WHAT YOU NEED TO DO:
Edit the Paul Ince article: give again the part that opens with the words containing "Paul Ince, England's" and closes with "many black players.", replacing "management" with "coaching".

Paul Ince, England's first ever black captain, believes that more needs to be done to get ethnic minorities in football management.

In the top four divisions of English football there are just two black managers: Chris Powell at Charlton Athletic and Ince himself at Notts County.

The former Liverpool and Manchester United midfielder doesn't believe there is a particular reason as to why black people shouldn't get into management and compares the current situation to that of when he was a player in the '80s, but feels it will only happen gradually.

He said: "I think it’s important, more so as a manager. I think going back to the '80s, there weren’t many black players.

"Now obviously the premier league is filled with them and they are very good players at that. I think the likes of Jonny Barnes and [Laurie] Cunningham, [Mark] Chamberlain, people like that I think they have inspired us as footballers.

"And now I think it’s important for me to do the same and Chris Powell, who just taken the job at Charlton to the job for other people like that.

"Andy Coles and the Rio Ferdinands and Sol Campbells people like that. I think in time it will happen. In the eighties there was hardly any black players but gradually there was more.

"When I went to Italy there were hardly any black players, but gradually there was more and more."

Nowadays in the Football League, teams are very much multicultural, with players of various ethnicities and faiths playing in the same team, and often this is reflected in the composition of the stands, but less so the dugout.

He continued: "Now it’s important we change that to managers. If Chris Powell is successful then hopefully that will entice more black players to go into football management."

The former Manchester United and Liverpool player seemed disappointed that the more well-known ex-players seem to opt for a role in the media, being a football pundit, or even commentators, whilst pointing out that these people could be using their experience to teach current players.

He said: "A lot of players go into punditry and these are great players who have learnt so much from managers and footballers they have played along side and to not to give that back to football would be sad."

Ince, the first Premier League's first black British manager, also went on to suggest that there is no reason why more people from ethnic minorities shouldn't get into management because he himself has shown it's possible to do it well, even if not all the time.

He concluded: "I’ve got my hands dirty, I’ve done it the hard way and I have shown I can get into the Premiership within three years as a manger.

"Yeah it didn’t work but I have gone back down again to League One and I’d be prepared to go up again."

DATA SUPPLIED:
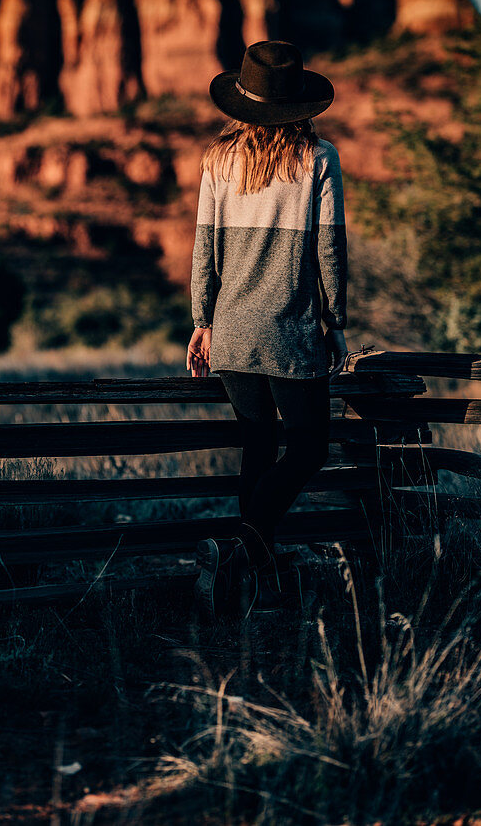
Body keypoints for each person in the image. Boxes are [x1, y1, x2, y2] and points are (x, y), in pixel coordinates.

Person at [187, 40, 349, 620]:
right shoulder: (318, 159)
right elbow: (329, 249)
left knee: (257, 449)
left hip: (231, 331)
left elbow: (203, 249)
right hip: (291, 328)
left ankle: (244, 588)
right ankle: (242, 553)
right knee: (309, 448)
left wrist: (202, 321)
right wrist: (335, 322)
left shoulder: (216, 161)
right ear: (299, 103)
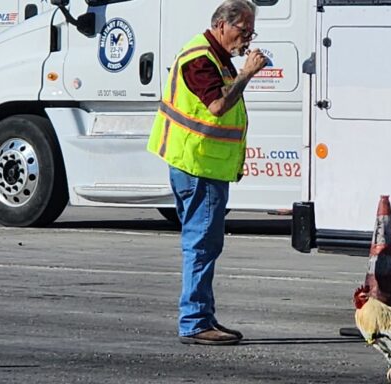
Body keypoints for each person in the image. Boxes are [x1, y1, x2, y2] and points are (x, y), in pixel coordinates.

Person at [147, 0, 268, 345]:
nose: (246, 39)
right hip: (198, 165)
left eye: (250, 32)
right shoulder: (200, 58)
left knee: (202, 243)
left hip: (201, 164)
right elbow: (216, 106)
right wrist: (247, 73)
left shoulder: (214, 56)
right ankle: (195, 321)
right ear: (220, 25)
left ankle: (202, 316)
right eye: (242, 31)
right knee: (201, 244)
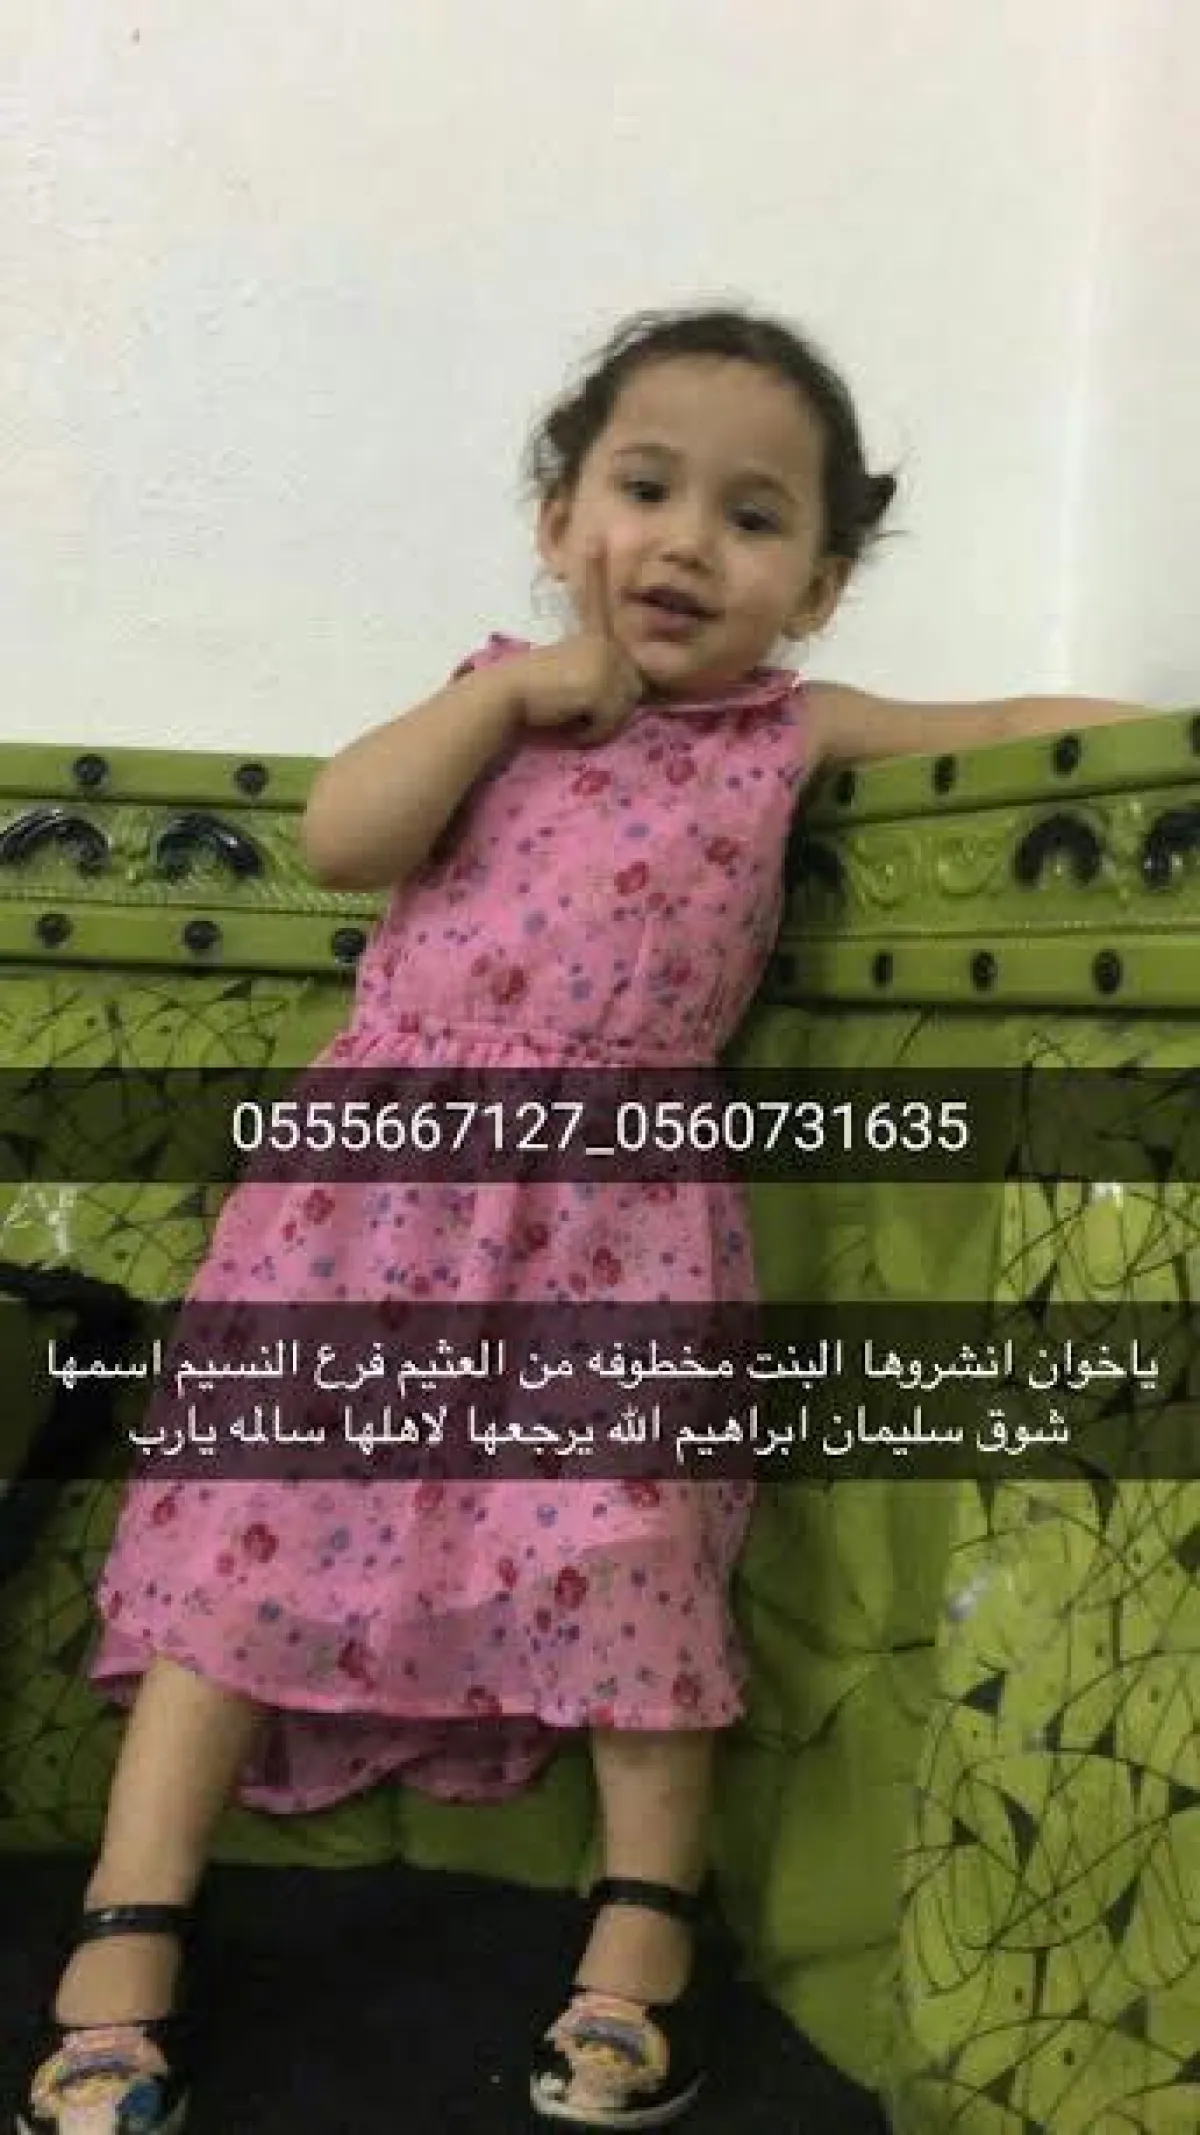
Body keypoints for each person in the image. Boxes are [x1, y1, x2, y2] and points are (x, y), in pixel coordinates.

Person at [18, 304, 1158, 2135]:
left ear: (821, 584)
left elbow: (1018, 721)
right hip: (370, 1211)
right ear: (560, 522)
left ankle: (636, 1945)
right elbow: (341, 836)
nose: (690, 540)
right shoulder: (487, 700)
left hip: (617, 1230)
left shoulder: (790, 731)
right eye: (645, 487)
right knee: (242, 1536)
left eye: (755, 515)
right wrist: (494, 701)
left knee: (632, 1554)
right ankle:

TASK RESPONSE:
Paul Ince, England's first ever black captain, believes that more needs to be done to get ethnic minorities in football coaching.

In the top four divisions of English football there are just two black managers: Chris Powell at Charlton Athletic and Ince himself at Notts County.

The former Liverpool and Manchester United midfielder doesn't believe there is a particular reason as to why black people shouldn't get into coaching and compares the current situation to that of when he was a player in the '80s, but feels it will only happen gradually.

He said: "I think it’s important, more so as a manager. I think going back to the '80s, there weren’t many black players.